The Baillie-Grohman Canal was a shipping canal between the headwaters of the Columbia River and the upper Kootenay River in the East Kootenay region of British Columbia at a place now known as Canal Flats, BC. The construction of the canal was required by the provincial government of British Columbia as a condition of the canal's promoter receiving substantial land concessions from the provincial government of British Columbia in the area of Creston, BC. The promoter, William Adolf Baillie-Grohman (1851–1921), was a wealthy adventurer, hunter author, and business promoter. He declared the canal to be complete in 1889. The canal was an expensive failure, being used only three times during its entire existence. In 1902, on the last use by a vessel, the sternwheeler North Star, the sternwheeler's captain, Frank P. Armstrong deliberately blew out the canal's lower lock gates with dynamite to allow the transit of his vessel.

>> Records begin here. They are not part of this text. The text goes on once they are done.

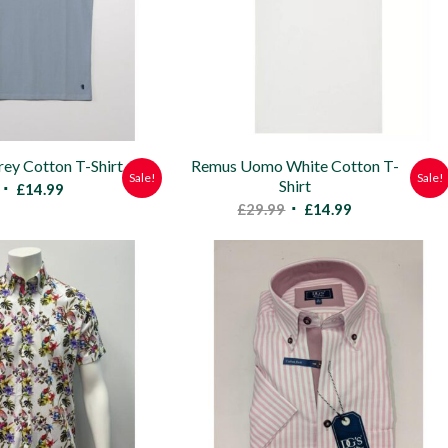
y Cotton T-Shirt
Remus Uomo White Cotton T-
Sale!
Sale!
Shirt
Original
Current
£
14.99
Original
Current
£
29.99
£
14.99
price
price
price
price
was:
is:
was:
is:
£29.99.
£14.99.
£29.99.
£14.99.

The Baillie-Grohman Canal was suggested by the unusual geographic setting of the sources of the Columbia and the Kootenay Rivers. The Columbia River begins at Columbia Lake, flows north in the Rocky Mountain Trench through the Columbia Valley to Windermere Lake to Golden, BC. The Kootenay River flows south from the Rocky Mountains, then west into the Rocky Mountain Trench, coming within just over a mile from Columbia Lake, at a point called Canal Flats, where a shipping canal was built in 1889. The Kootenay then flows south down the Rocky Mountain Trench, crosses the international border and then turns north back into Canada and into Kootenay Lake near the town of Creston, BC.